Представим себе на мгновение на месте бытового парня Макогона -- подобие романтического интригана типа Ричарда Дарлингтона (из одноименной пьесы Дюма-отца), Ричарда Дарлингтона, сбрасывающего с балкона в ущелье невесту, ставшую поперек его пути, и уже замок щелкает не случайно, но со скрипом в нем поворачивается ключ в злодейских руках насильника. Жертва испуганно оборачивается, протягивая умоляющие руки. И язвительной иронией звучат слова о свойствах замков в устах оскалившегося тонкогубого интригана, кошачьей поступью направляющегося к несчастной обреченной, на ходу небрежно роняя ключ в прорезь кармана атласного с вышивкой жилета. Прибавьте к этому, что венчавший молодых священник (это происходит, конечно, в эпоху, когда о загсах еще не было ни слуху ни духу) -- лицо подставное, что брачное свидетельство фиктивное и т. д. Мы окажемся в гуще мелодрамы начала XIX века.
Так количественный элемент интенсивности нагрузки на очертания схемы перерастает в качественные видоизменения стилистики целого.
Так несбалансированность диапазона поступков способна выбрасывать сцену в целом за пределы реалистически-бытовой трактовки в несвойственные ей формы театральной и драматической (мелодраматической) стилистики.
Приведенный пример раскрыл нам, как характер и характерный внутри него конфликт становятся ощутимо наглядными через воплощение того и другого в элементы действенной ситуации: в новое "сценарное" звено, вырастающее из необходимости осязаемого воплощения внутренней сокровенности игры мотивов в исполнителе.
Пример здесь ограничен самыми обобщенными рамками: сценарно-ситуационными.

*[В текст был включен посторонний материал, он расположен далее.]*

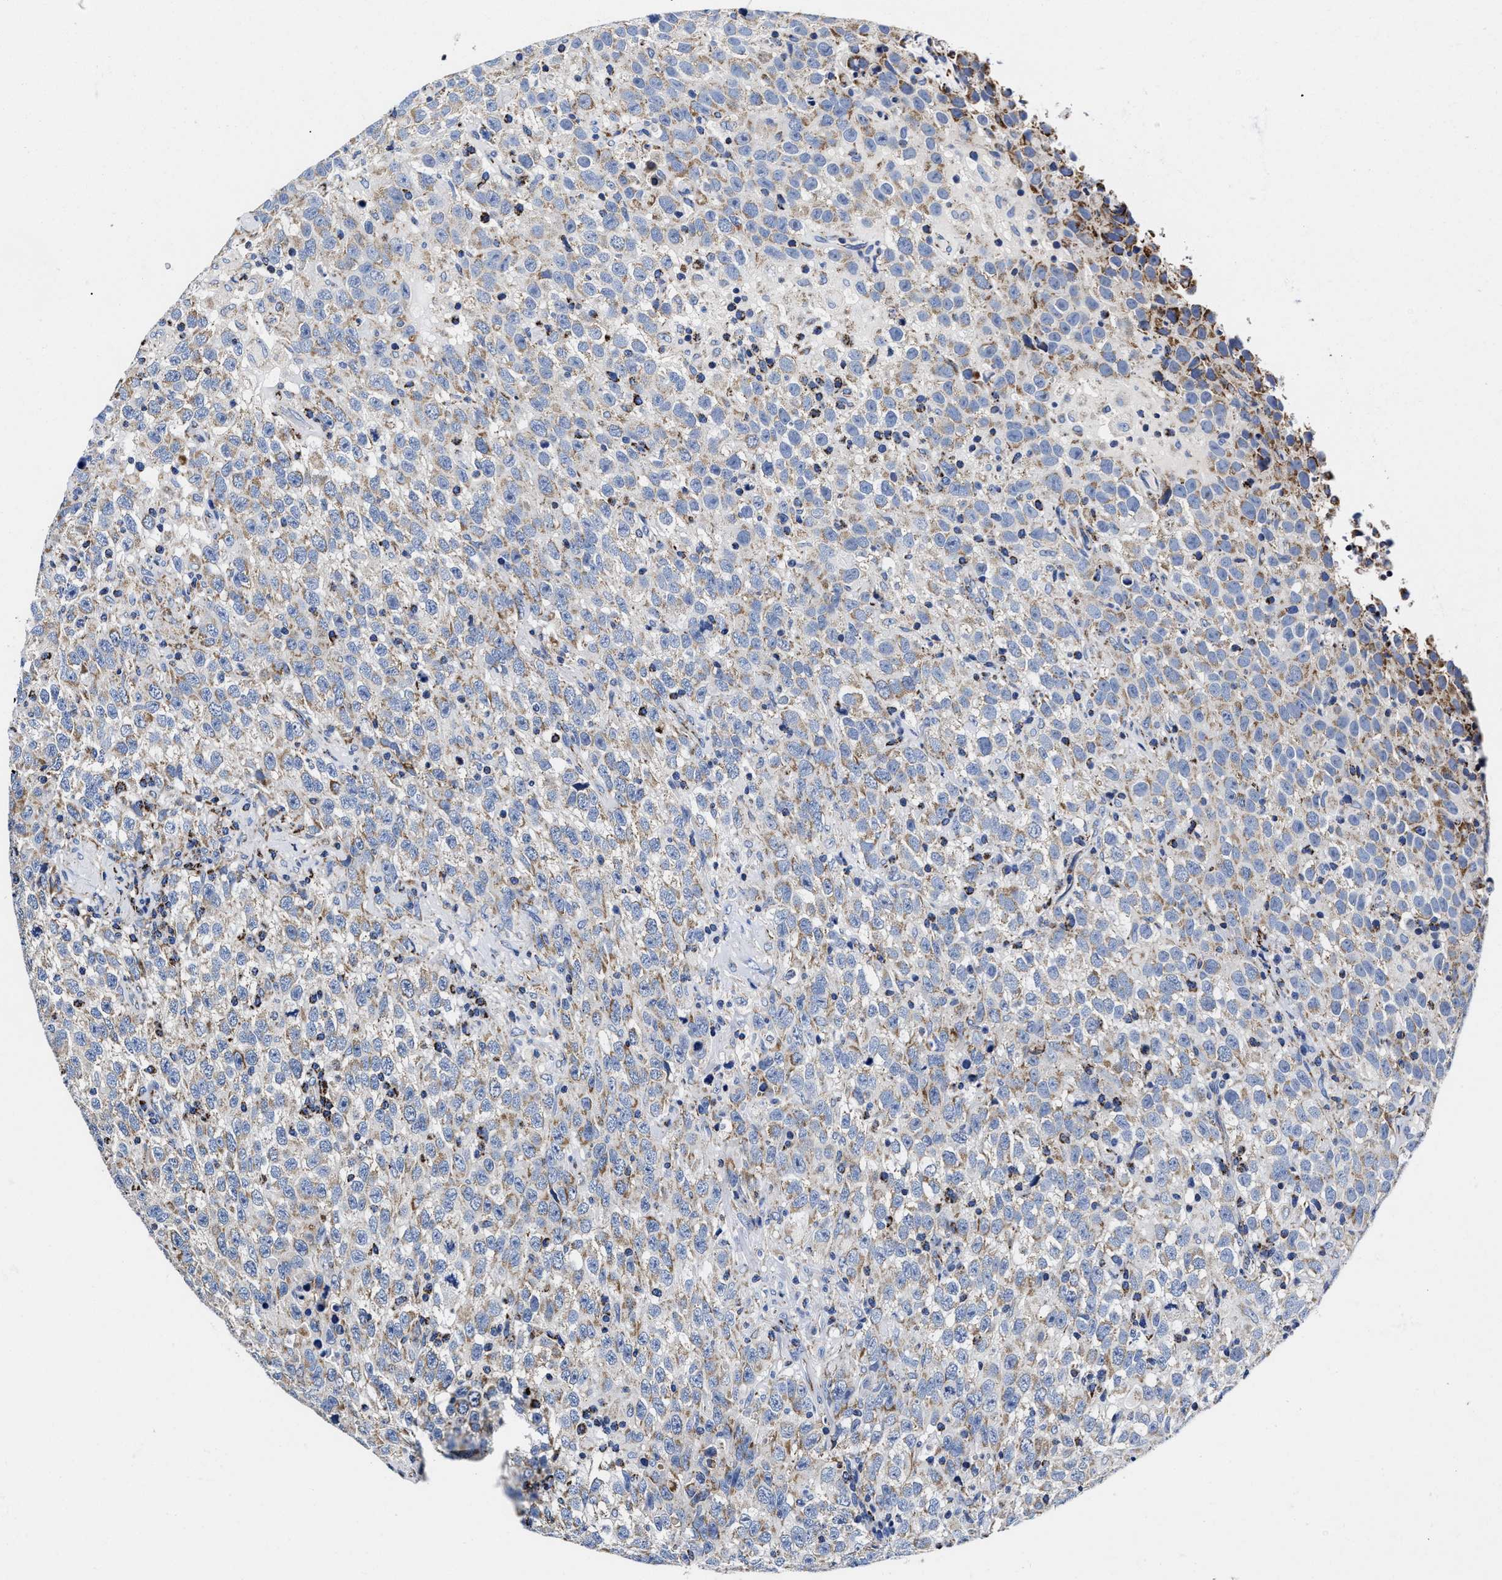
{"staining": {"intensity": "weak", "quantity": "<25%", "location": "cytoplasmic/membranous"}, "tissue": "testis cancer", "cell_type": "Tumor cells", "image_type": "cancer", "snomed": [{"axis": "morphology", "description": "Seminoma, NOS"}, {"axis": "topography", "description": "Testis"}], "caption": "Seminoma (testis) was stained to show a protein in brown. There is no significant positivity in tumor cells.", "gene": "HINT2", "patient": {"sex": "male", "age": 41}}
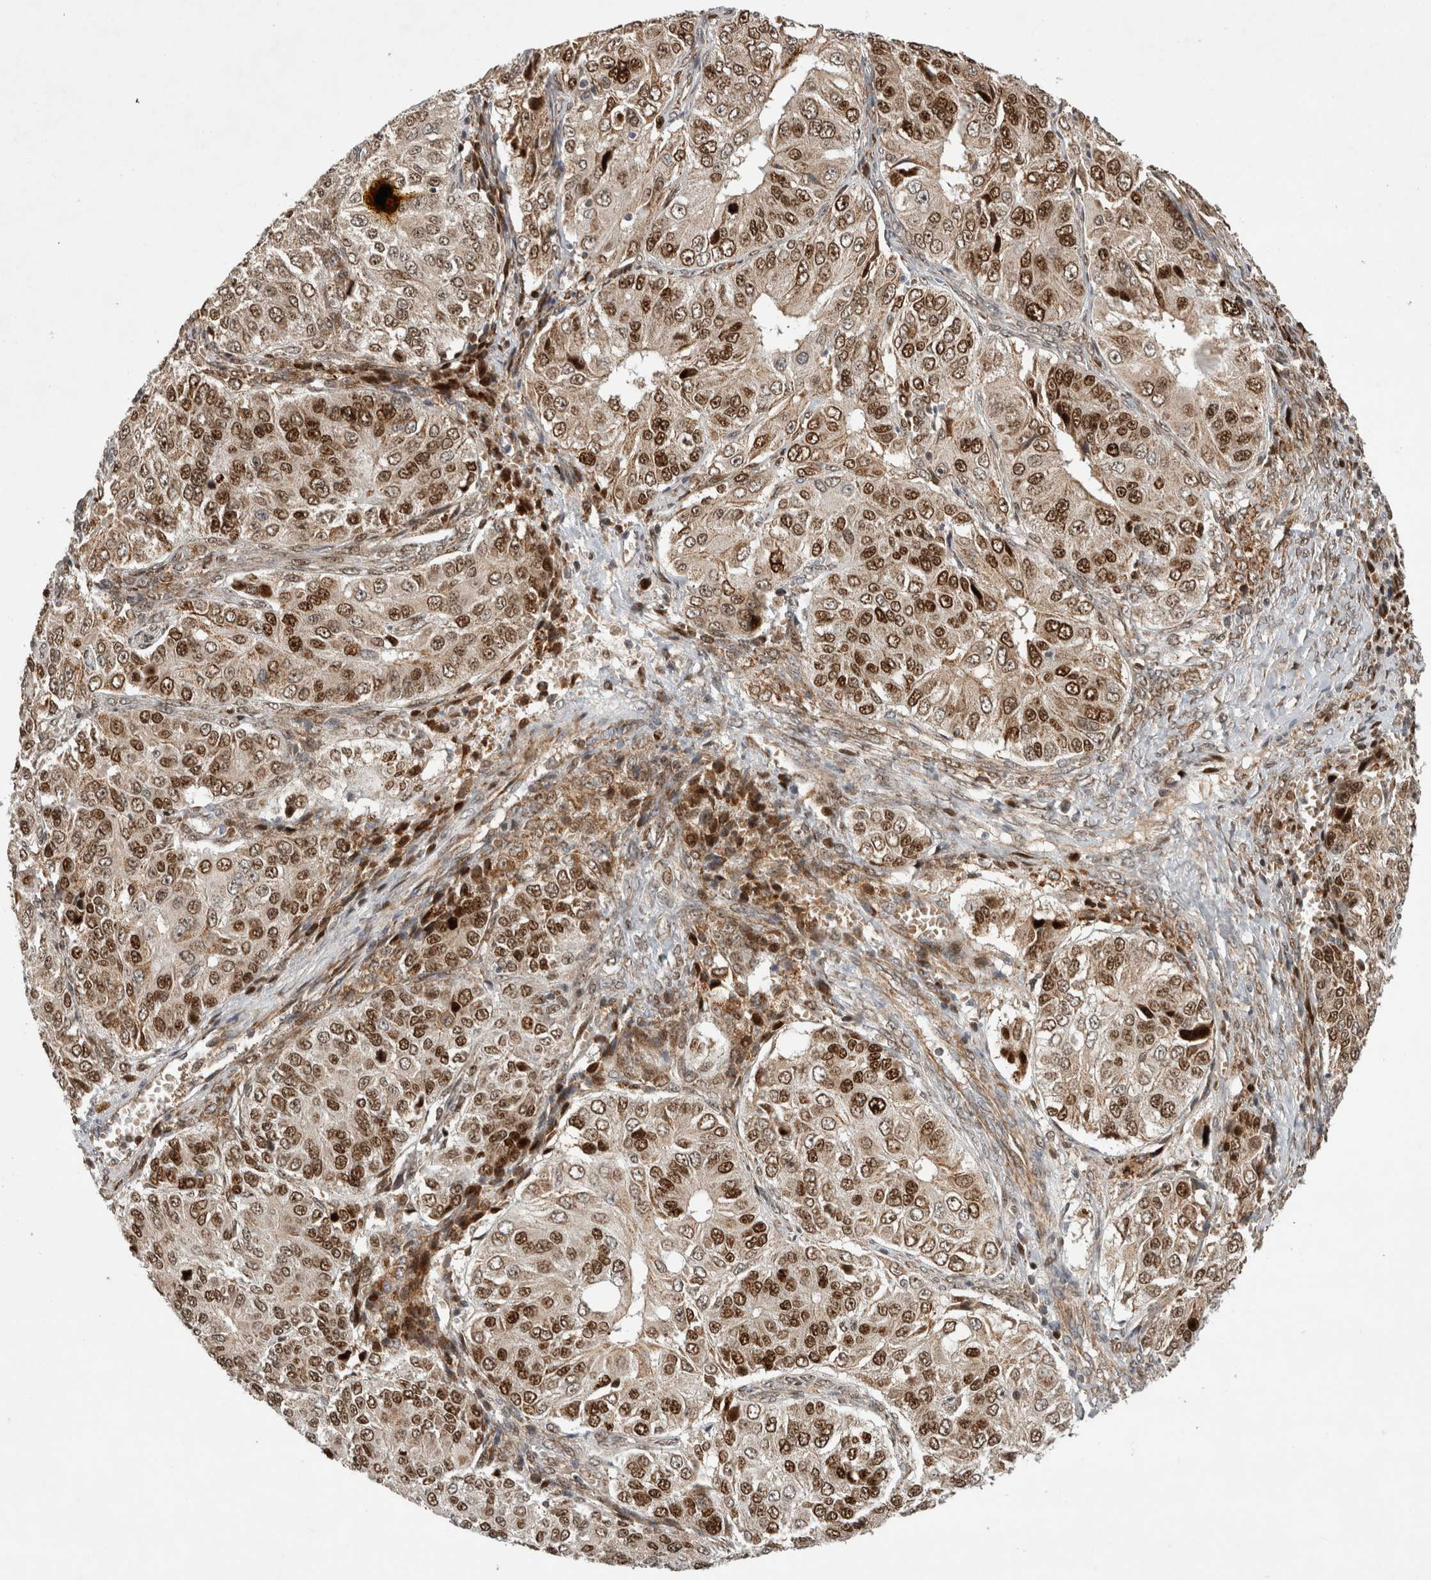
{"staining": {"intensity": "moderate", "quantity": ">75%", "location": "nuclear"}, "tissue": "ovarian cancer", "cell_type": "Tumor cells", "image_type": "cancer", "snomed": [{"axis": "morphology", "description": "Carcinoma, endometroid"}, {"axis": "topography", "description": "Ovary"}], "caption": "A brown stain labels moderate nuclear expression of a protein in human endometroid carcinoma (ovarian) tumor cells. (DAB = brown stain, brightfield microscopy at high magnification).", "gene": "INSRR", "patient": {"sex": "female", "age": 51}}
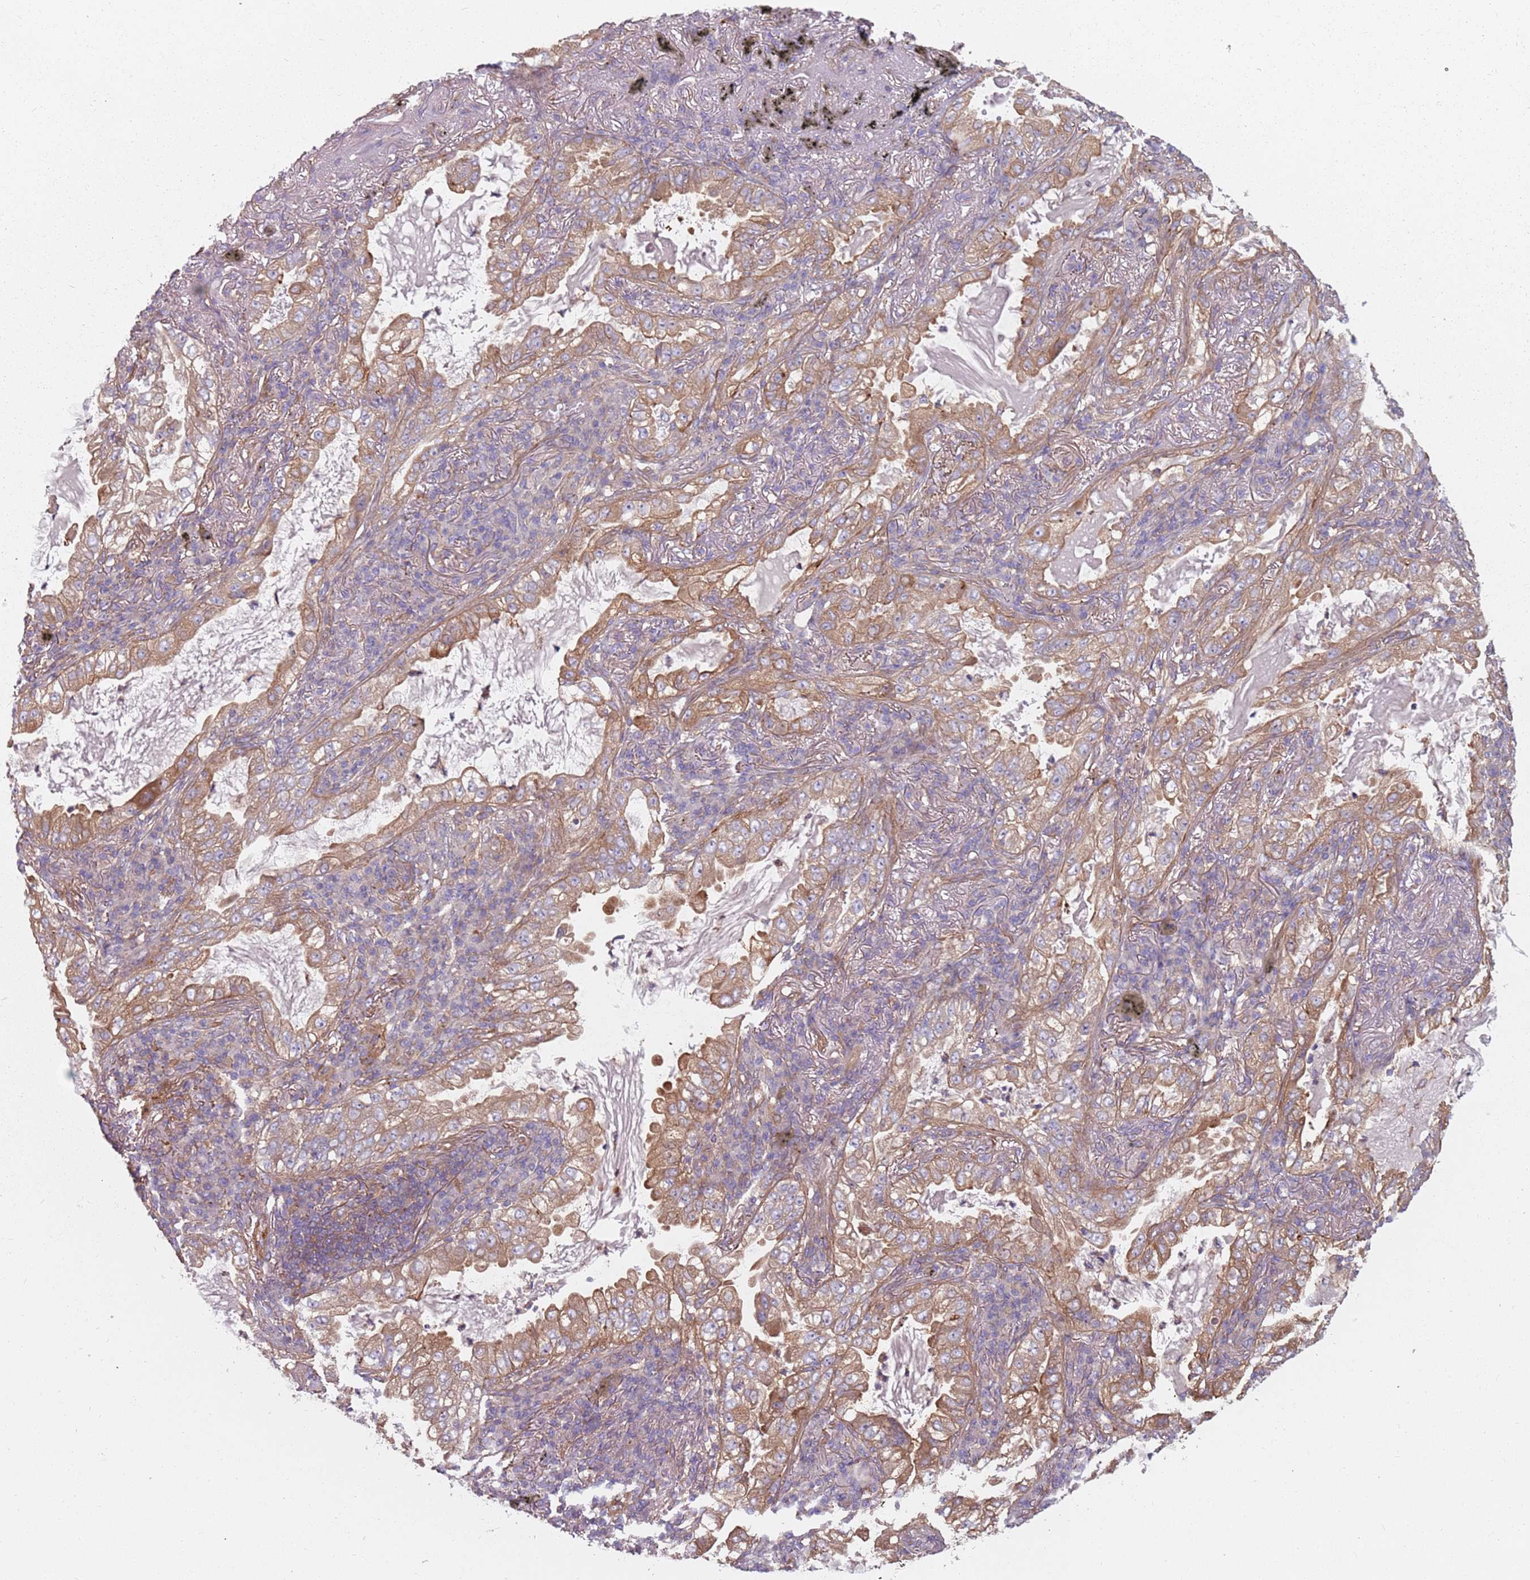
{"staining": {"intensity": "moderate", "quantity": "25%-75%", "location": "cytoplasmic/membranous"}, "tissue": "lung cancer", "cell_type": "Tumor cells", "image_type": "cancer", "snomed": [{"axis": "morphology", "description": "Adenocarcinoma, NOS"}, {"axis": "topography", "description": "Lung"}], "caption": "Immunohistochemical staining of human lung cancer reveals medium levels of moderate cytoplasmic/membranous staining in about 25%-75% of tumor cells.", "gene": "SPDL1", "patient": {"sex": "female", "age": 73}}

И, как мы видели, эти рамки допускают при сохранении всех основных черт той же схемы любые сгущения и видоизменения характеров, интенсивность эмоционального "звучания" сценария и даже все многообразие стилистики от нежнейших полутонов до кричащей черно-белой палитры мелодрамы с почти масками злодея типа Скарпии из "Тоски", герцога Гиза из сцены с железной перчаткой из "Генриха III и его двора"[ii] или персонажа Эжена Сю или Крестовского![iii]
От этой строгой, но еще обобщенной схемы до строго законченного письма единственного разрешения (при данных индивидуальностях автора -- режиссера -- актера) данной сцены пока еще "дистанция огромного размера": однако шаг за шагом в подобном уточнении метод останется тем же.
Везде, всюду и во всем -- уже не только сквозь каждый элемент поведения в создаваемой характером ситуации, не только сквозь поступок в целом, но сквозь малейший элемент выполнения (пространственного, начертательного, изобразительного или ритмического) будет проходить одна и та же методика.
Наклон вперед или назад, движение руки вверх или вниз, движение, расколовшее фразу, или возглас, ворвавшийся в середину движения, и т. д. и т. д. окажутся также подчиненно связанными с задачей осязаемого воплощения мотива и намерения, с той только разницей, что здесь элементы пространственного соразмещения отдельных членов человека между собой, человека в целом с другим человеком-партнером и, наконец, человека во взаимосвязи с пространством будут служить таким же прочитывающимся начертанием, раскрывающим внутренний смысл и игру мотивов внутри действующих лиц.
Раскроем это на разборе цепи конкретных действий, в которые неминуемо перелагается отрывок -- на этот раз романа, как только ему предстоит стать кусочком реального действия.
Отрывок берем из романа Достоевского "Идиот" -- благодаря рельефности характера героя и специфике письма его автора, которая, как увидим, еще по-своему поможет нам разобраться в тонкостях переложения описания в цепь наглядно "прочитывающихся" поступков.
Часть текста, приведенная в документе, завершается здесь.